6 août 2018

Un artisan du vertige

Il défie l’apesanteur pour effectuer des travaux en hauteur. Jean-Pascal Charpilloz, cordiste à Semsales (FR), joue les araignées sur commande.

Jean-Pascal Charpilloz
Jean-Pascal Charpilloz aime avoir les pieds dans le vide. (Photos: Laurent de Senarclens)

Alpiniste urbain

Jean-Pascal Charpilloz, 35 ans, aime avoir les pieds dans le vide. Sportif dans l’âme, il est surtout passionné de verticalité. Alors qu’il songe à devenir guide de montagne, un accident au genou le fait changer de voie. Enfin, pas complètement. Il devient cordiste, un métier en soi, avec sa formation et ses heures de pratique requises.

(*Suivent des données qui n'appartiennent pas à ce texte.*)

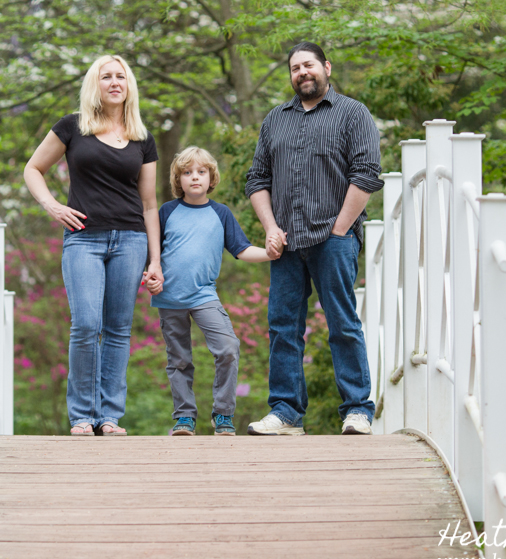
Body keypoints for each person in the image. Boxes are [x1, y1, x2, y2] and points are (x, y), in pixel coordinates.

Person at [244, 42, 384, 436]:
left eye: (308, 65)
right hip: (286, 242)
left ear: (326, 66)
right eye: (294, 68)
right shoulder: (275, 120)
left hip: (333, 239)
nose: (302, 73)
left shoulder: (353, 113)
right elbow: (258, 179)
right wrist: (271, 228)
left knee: (342, 324)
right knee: (282, 326)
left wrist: (339, 229)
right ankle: (286, 413)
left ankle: (357, 409)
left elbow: (367, 173)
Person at [23, 54, 162, 437]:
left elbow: (150, 204)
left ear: (129, 85)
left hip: (131, 240)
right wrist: (52, 205)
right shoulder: (72, 127)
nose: (115, 82)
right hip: (83, 238)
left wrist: (156, 259)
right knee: (86, 324)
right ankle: (82, 415)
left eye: (121, 76)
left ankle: (109, 417)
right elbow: (32, 169)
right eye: (106, 76)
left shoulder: (141, 138)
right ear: (94, 84)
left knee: (118, 329)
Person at [146, 146, 278, 436]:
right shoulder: (167, 212)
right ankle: (184, 418)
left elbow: (242, 250)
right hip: (169, 299)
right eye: (187, 173)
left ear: (211, 177)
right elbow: (151, 258)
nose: (195, 178)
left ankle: (223, 414)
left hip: (204, 296)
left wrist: (271, 253)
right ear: (177, 180)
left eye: (201, 172)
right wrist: (151, 279)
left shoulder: (221, 213)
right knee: (179, 360)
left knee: (228, 348)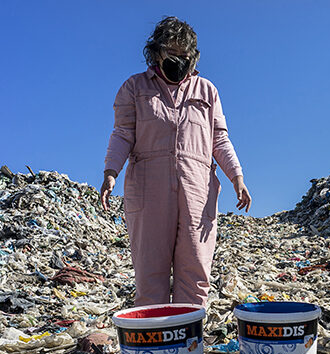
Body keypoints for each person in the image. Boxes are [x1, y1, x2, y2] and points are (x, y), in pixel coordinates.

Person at [100, 16, 251, 307]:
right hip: (148, 185)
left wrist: (237, 177)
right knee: (150, 272)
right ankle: (157, 346)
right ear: (156, 53)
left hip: (198, 187)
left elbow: (219, 138)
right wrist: (110, 171)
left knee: (195, 270)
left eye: (185, 56)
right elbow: (122, 134)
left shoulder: (207, 91)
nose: (178, 61)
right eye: (172, 54)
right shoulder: (134, 88)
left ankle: (189, 346)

Un travail spectaculaire et varié, qui «touche aux émotions et où l’on travaille toujours par deux, où l’on est responsable de l’autre, comme en montagne».

Sa boîte, Vertical Access, il l’a fondée tout seul à 19 ans, «à l’arrache»: «On a l’esprit entrepreneur dans ma famille. J’y ai mis toutes mes économies. Puis j’ai eu des mandats de plus en plus importants dans toute la Suisse.» En 2009, il prend un associé et étoffe l’équipe, qui compte désormais une douzaine d’employés.


Ses missions? Toujours aériennes! Nettoyage de vitres vertigineuses, entretien de toitures ou de clochers d’église, mais aussi stabilisation de falaise et construction de via ferrata... Parfois, il s’encorde aussi à l’intérieur pour la maintenance de machines, comme des énormes cuves de torréfaction hautes de plusieurs mètres.

«Je préfère le ciel ouvert. Mais en hiver, des mandats en industrie sont agréables», avoue celui qui a déjà travaillé sur un bâtiment de 100 m de haut à Zurich. «On ressent une petite appréhension qui nous conduit à bien faire les choses, avec concentration.»